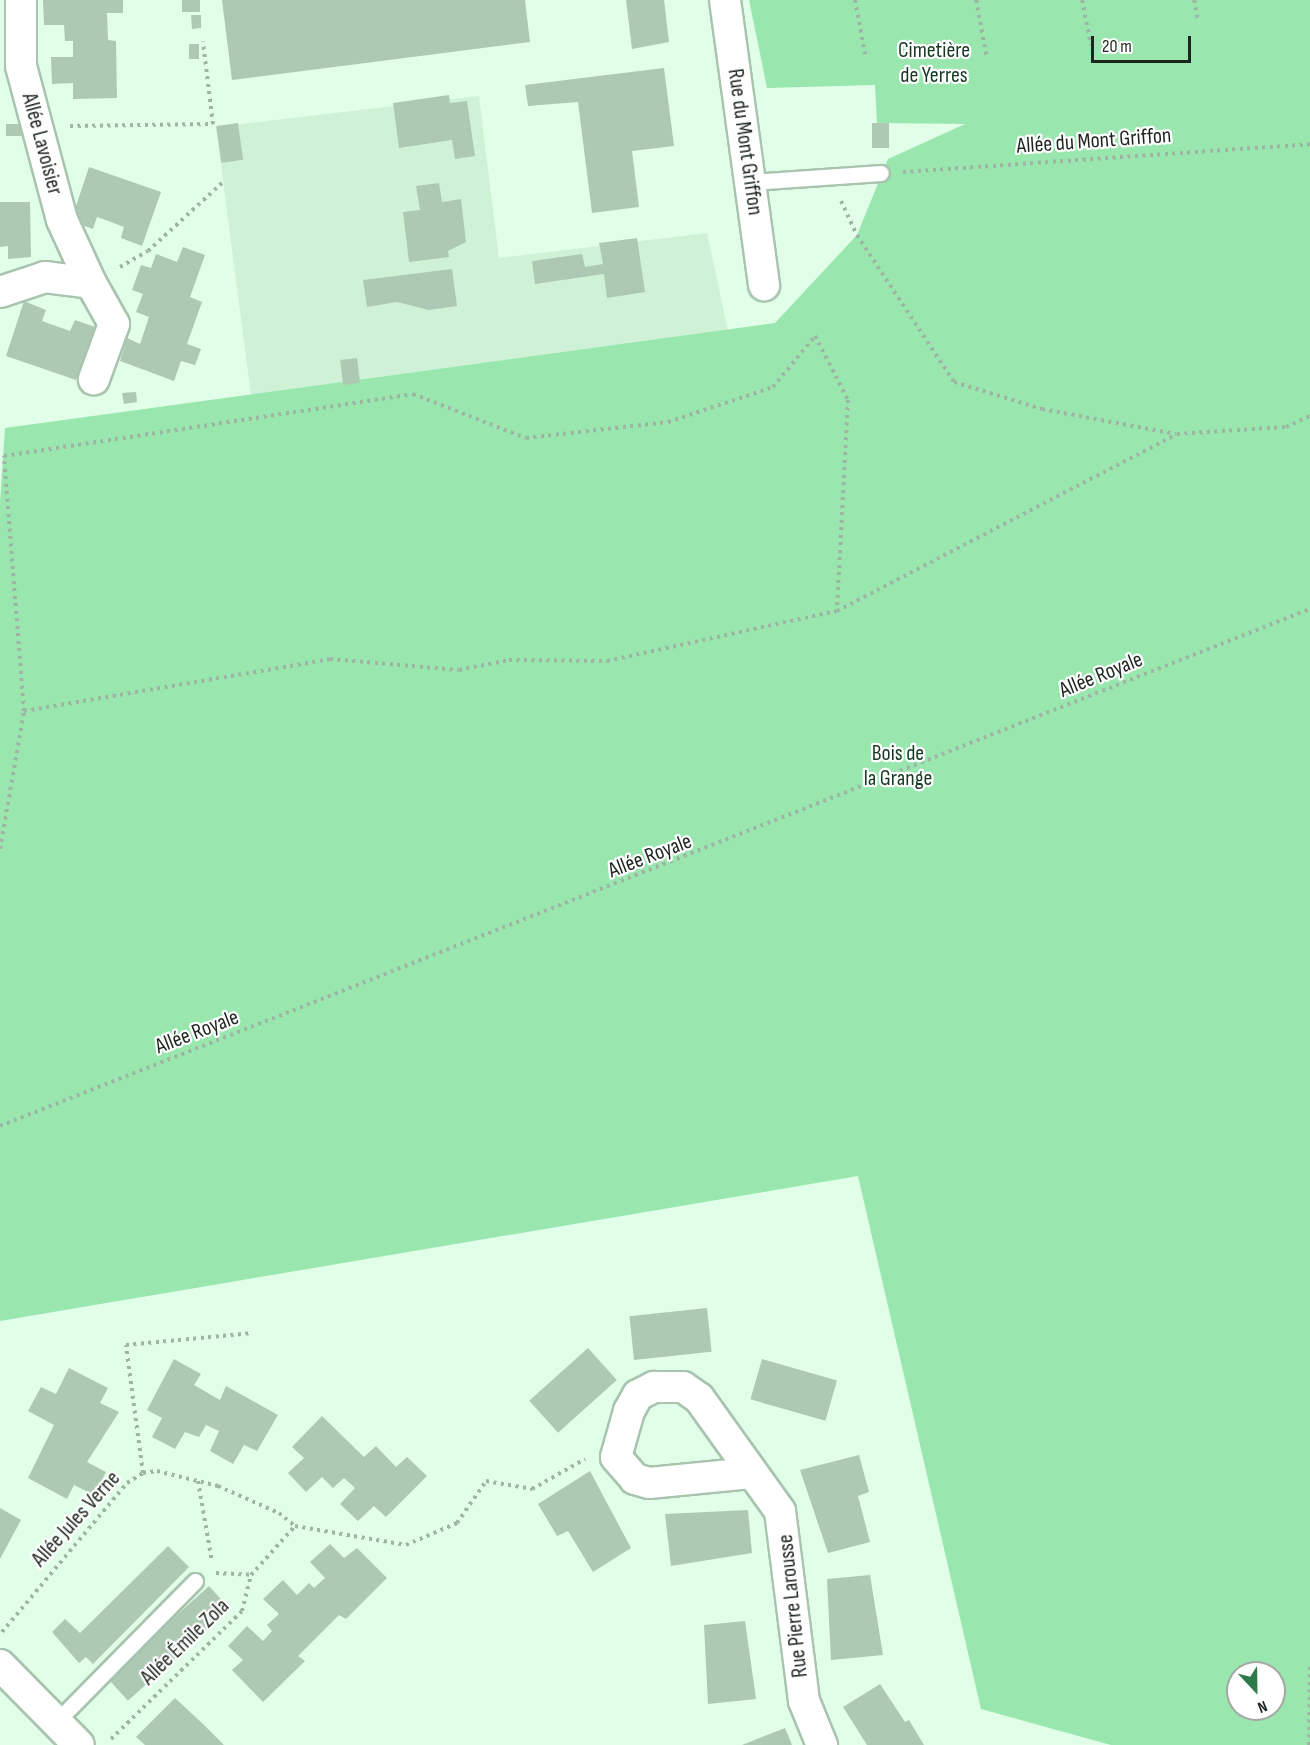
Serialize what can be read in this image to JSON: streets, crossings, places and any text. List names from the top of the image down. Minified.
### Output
{"streets":{"street":["Rue du Mont Griffon","Allée Lavoisier","Rue Pierre Larousse"],"path":["Allée du Mont Griffon","Allée Royale","Allée Jules Verne","Allée Émile Zola"]},"crossings":[["Allée Jules Verne","Rue Pierre Larousse"],["Allée Jules Verne","Allée Émile Zola"]],"parks":["Cimetière de Yerres","Bois de la Grange"],"scale_bar":"20 m","north":"bottom"}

◆ ABOUT THIS TASK ◆
Type the listing above out again exactly, and omit all pictures.

◆ TASK RESPONSE ◆
Serialize what can be read in this image to JSON: streets, crossings, places and any text. List names from the top of the image down. Minified.
### Output
{"streets":{"street":["Rue du Mont Griffon","Allée Lavoisier","Rue Pierre Larousse"],"path":["Allée du Mont Griffon","Allée Royale","Allée Jules Verne","Allée Émile Zola"]},"crossings":[["Allée Jules Verne","Rue Pierre Larousse"],["Allée Jules Verne","Allée Émile Zola"]],"parks":["Cimetière de Yerres","Bois de la Grange"],"scale_bar":"20 m","north":"bottom"}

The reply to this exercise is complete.